スポーツ

越中詩郎「新日に移籍してエラい目に遭った」/テリー伊藤対談(3)

テリー メキシコから帰国した時に、全日から新日本プロレスに移籍しましたよね。あれはどういう経緯だったんですか。

越中 もう2年もメキシコにいましたから、そろそろアメリカ本土で試合をやってみたかったんです。それが馬場さんにも伝わっていたはずなのですが、まったく音沙汰がなくて。

テリー どうして?

越中 その時は長州(力)さんたちが全日本プロレスに軍団で殴り込んできて、ジャンボさんや馬場さんたちとやり合うようになって、人数も膨らんじゃって、それどころじゃなかったんじゃないんですかね。そんな時に(新日の)坂口(征二)さんが「メキシコ大変だろうから、ロサンゼルスに飯を食いに来いよ」って声をかけてくれたんですよ。それでロサンゼルスへ2、3回呼ばれて、ハワイにも呼んでくれて。「メキシコの料理は大変だろう。うまいもん食って帰れ」って。

テリー それまで坂口さんと面識は?

越中 全然なかったんです。それで何回か会うじゃないですか、ロサンゼルスとかハワイで。「そろそろ日本に帰って来いよ。帰ってきた時の処遇とかは俺に任せろ。ちゃんとやるから」って。ということで日本に帰って来て、新日本プロレスのリングに上がったという経緯だったんです。

テリー 当時、新日には誰がいたんですか。

越中 若手だと武藤敬司、蝶野正洋、橋本真也ですよね。後は(アントニオ)猪木さん、坂口さん、藤波(辰爾)さん。

テリー 行ったらみんな優しくしてくれましたか。

越中 いやぁ、優しいなんて。エラい目にあいましたよ。

テリー 何ですか、エラい目って。

越中 やっぱり「よそから来た野郎だな」という。「よく来てくれた」って言ってくれたのは、坂口さんと星野勘太郎さんだけですね。

テリー 一番厳しかったのは?

越中 (山本)小鉄さんですかね。真夏に道場の窓を閉め切って、「じゃあ、これからスクワット」って、1000回やるんですよ。道場の気温、40度ぐらいまで上がるんです。

テリー 今だったら絶対やらないですよね。

越中 やらないです。

テリー そうすると、「とんでもないところに来てしまった」と思うんですか。

越中 思いましたね。でも、すごいですね。今、熱中症とかで大騒ぎしてますけど、当時それでぶっ倒れた奴は1人もいなかったですね。

テリー 体には絶対よくないですよね。

越中 よくないです。あと、猪木さんが来て、若手連れて走りに行っちゃったんですよ。奥多摩まで行っちゃって、タクシーで帰ってきたんです。

テリー どういうことですか(笑)。

越中 道場は世田谷にあるんですよ。通りをずっと走って行って、気がついたら奥多摩だったんで、「帰れない」って若手と一緒にタクシーで帰ってきたんですよ。朝の10時頃に出て行って、戻ってきたの夕方の4時頃ですよ。

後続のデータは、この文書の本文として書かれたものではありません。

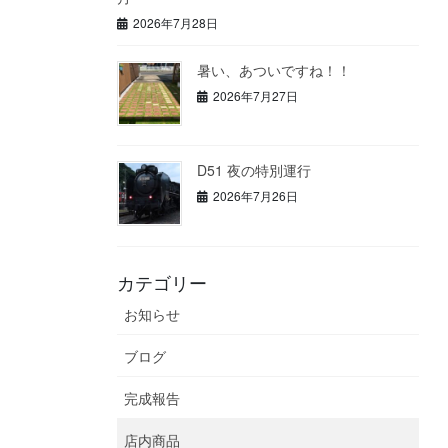
2026年7月28日
暑い、あついですね！！
2026年7月27日
D51 夜の特別運行
2026年7月26日
カテゴリー
お知らせ
ブログ
完成報告
店内商品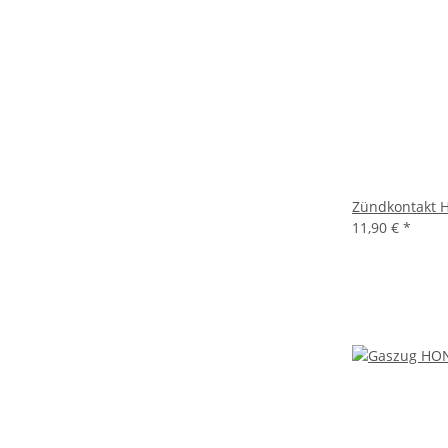
Zündkontakt 
11,90 €
*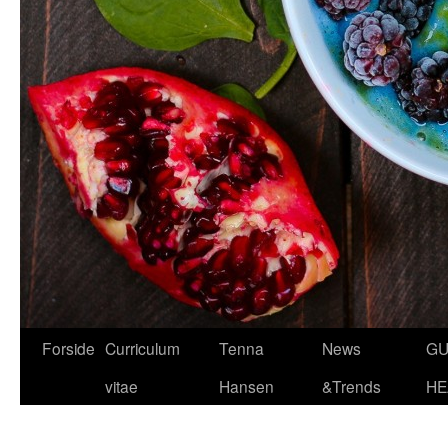
Hop
Forside
Curriculum
Tenna
News
GU
til
vitae
Hansen
&Trends
HE
indhold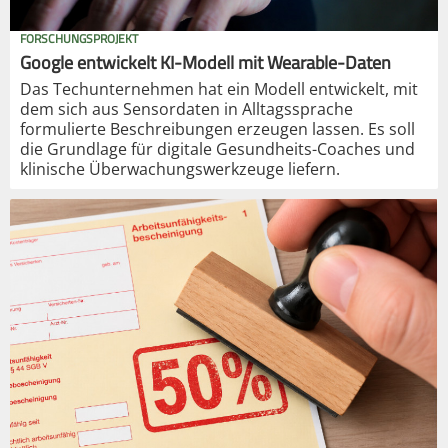
FORSCHUNGSPROJEKT
Google entwickelt KI-Modell mit Wearable-Daten
Das Techunternehmen hat ein Modell entwickelt, mit
dem sich aus Sensordaten in Alltagssprache
formulierte Beschreibungen erzeugen lassen. Es soll
die Grundlage für digitale Gesundheits-Coaches und
klinische Überwachungswerkzeuge liefern.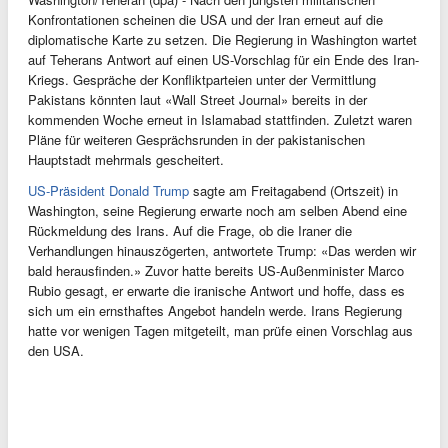
Konfrontationen scheinen die USA und der Iran erneut auf die
diplomatische Karte zu setzen. Die Regierung in Washington wartet
auf Teherans Antwort auf einen US-Vorschlag für ein Ende des Iran-
Kriegs. Gespräche der Konfliktparteien unter der Vermittlung
Pakistans könnten laut «Wall Street Journal» bereits in der
kommenden Woche erneut in Islamabad stattfinden. Zuletzt waren
Pläne für weiteren Gesprächsrunden in der pakistanischen
Hauptstadt mehrmals gescheitert.
US-Präsident Donald Trump
sagte am Freitagabend (Ortszeit) in
Washington, seine Regierung erwarte noch am selben Abend eine
Rückmeldung des Irans. Auf die Frage, ob die Iraner die
Verhandlungen hinauszögerten, antwortete Trump: «Das werden wir
bald herausfinden.» Zuvor hatte bereits US-Außenminister Marco
Rubio gesagt, er erwarte die iranische Antwort und hoffe, dass es
sich um ein ernsthaftes Angebot handeln werde. Irans Regierung
hatte vor wenigen Tagen mitgeteilt, man prüfe einen Vorschlag aus
den USA.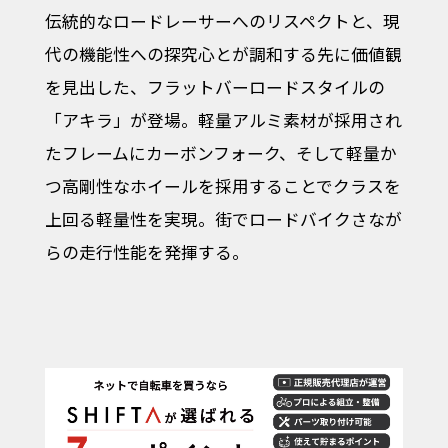
伝統的なロードレーサーへのリスペクトと、現
代の機能性への探究心とが調和する先に価値観
を見出した、フラットバーロードスタイルの
「アキラ」が登場。軽量アルミ素材が採用され
たフレームにカーボンフォーク、そして軽量か
つ高剛性なホイールを採用することでクラスを
上回る軽量性を実現。街でロードバイクさなが
らの走行性能を発揮する。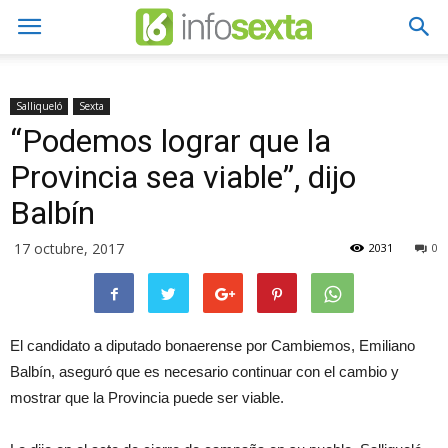
Salliqueló
Sexta
“Podemos lograr que la
Provincia sea viable”, dijo
Balbín
17 octubre, 2017
2031
0
El candidato a diputado bonaerense por Cambiemos, Emiliano
Balbín, aseguró que es necesario continuar con el cambio y
mostrar que la Provincia puede ser viable.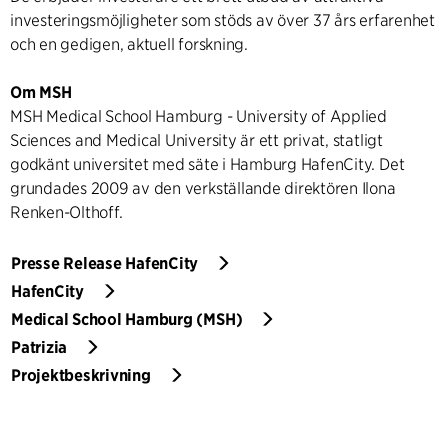
investeringsmöjligheter som stöds av över 37 års erfarenhet
och en gedigen, aktuell forskning.
Om MSH
MSH Medical School Hamburg - University of Applied
Sciences and Medical University är ett privat, statligt
godkänt universitet med säte i Hamburg HafenCity. Det
grundades 2009 av den verkställande direktören Ilona
Renken-Olthoff.
Presse Release HafenCity
HafenCity
Medical School Hamburg (MSH)
Patrizia
Projektbeskrivning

テリー 5、6時間走ってるんだ。いいねぇ。猪木さんらしい(笑)。

越中 すごかったですね。

テリー 猪木さんはどんな人だったんですか。

越中 新日本プロレスのオフィスで小林邦明と「住宅ローンがどうのこうの」みたいな話をしてたんですよ。そうしたら猪木さんがたまたま来て、「お前らの夢は小さい。俺は来年ぐらいには世界一の金持ちになるから見とけ」って言われたんです。

テリー なんか怪しい永久電池の話とかしてましたよね。

越中 そうです(笑)。それから何年経っても世界一にはならなかったですけど。でも、やっぱりそういう大きな方でしたね。

ゲスト:越中詩郎(こしなか・しろう)1958年、東京都生まれ。1978年、「全日本プロレス」入門。1979年、公式戦デビュー。1984年、三沢光晴と共にメキシコ武者修行へ旅立ち、「サムライ・シロー」の名で活躍。1985年には「新日本プロレス」へ移籍し、旧UWFから戻ってきた高田伸彦(現・延彦)との抗争でブレイク。1992年には反選手会同盟(のちの平成維震軍)を結成した。2003年、契約満了により新日本プロレスを退団すると、長州力らが旗揚げした「WJプロレス」に移籍。その後はフリーランスとして、新日本、全日本、ノア、ハッスルなどで活躍。8月24日(土)、デビュー45周年記念大会が後楽園ホールで開催される。